Problem description: Reproduce the passage of the American Flyer 302AC forum thread between "# American Flyer" and "(Oct 31, 2010)", inclusive, with no changes.

Selected excerpt:

# American Flyer 302AC help?



## BrokeCurmudgeon (Feb 8, 2016)

And we do this for pleasure?:dunno: After cleaning , servicing and replacing brushes/springs on the 307AC , the loco runs backwards with power just applied to the loco without the tender. Why? My transformer is putting out 18Vac-variable. The motor is an universal ac/dc motor. What am I overlooking?


----------



## flyernut (Oct 31, 2010)

BrokeCurmudgeon said:


> And we do this for pleasure?:dunno: After cleaning , servicing and replacing brushes/springs on the 307AC , the loco runs backwards with power just applied to the loco without the tender. Why? My transformer is putting out 18Vac-variable. The motor is an universal ac/dc motor. What am I overlooking?


First of all, you must mean a 302AC, correct?? And I don't understand what you mean by it "runs in reverse without the tender". I assume you are using the tender bypass wiring ?? By using the bypass wiring, it will ONLY RUN in one direction. You have to swap the
wires to make it run in the other direction..(don't ask me what wires,lol). Someone here will chime in and give us the correct answer.


----------



## BrokeCurmudgeon (Feb 8, 2016)

flyernut said:


> First of all, you must mean a 302AC, correct?? And I don't understand what you mean by it "runs in reverse without the tender". I assume you are using the tender bypass wiring ?? By using the bypass wiring, it will ONLY RUN in one direction. You have to swap the
> wires to make it run in the other direction..(don't ask me what wires,lol). Someone here will chime in and give us the correct answer.


Yes I meant 302AC. I tore it down again and swapped the wire connection sides of the brush caps to the brush barrels and now the engine runs forward.

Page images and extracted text
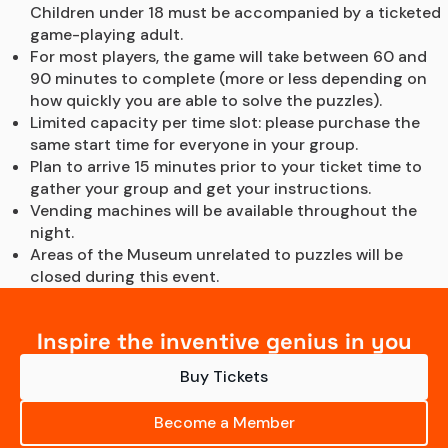
Children under 18 must be accompanied by a ticketed 
game-playing adult.
For most players, the game will take between 60 and 
90 minutes to complete (more or less depending on 
how quickly you are able to solve the puzzles).
Limited capacity per time slot: please purchase the 
same start time for everyone in your group.
Plan to arrive 15 minutes prior to your ticket time to 
gather your group and get your instructions.
Vending machines will be available throughout the 
night.
Areas of the Museum unrelated to puzzles will be 
closed during this event.
Inspire the inventive genius in you
Buy Tickets
Become a Member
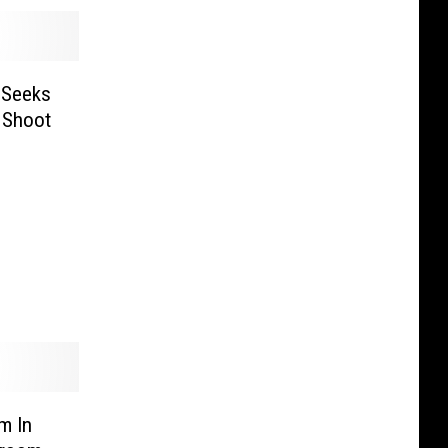
 Seeks
 Shoot
m In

Answer section:
# American Flyer 302AC help?



## BrokeCurmudgeon (Feb 8, 2016)

And we do this for pleasure?:dunno: After cleaning , servicing and replacing brushes/springs on the 307AC , the loco runs backwards with power just applied to the loco without the tender. Why? My transformer is putting out 18Vac-variable. The motor is an universal ac/dc motor. What am I overlooking?


----------



## flyernut (Oct 31, 2010)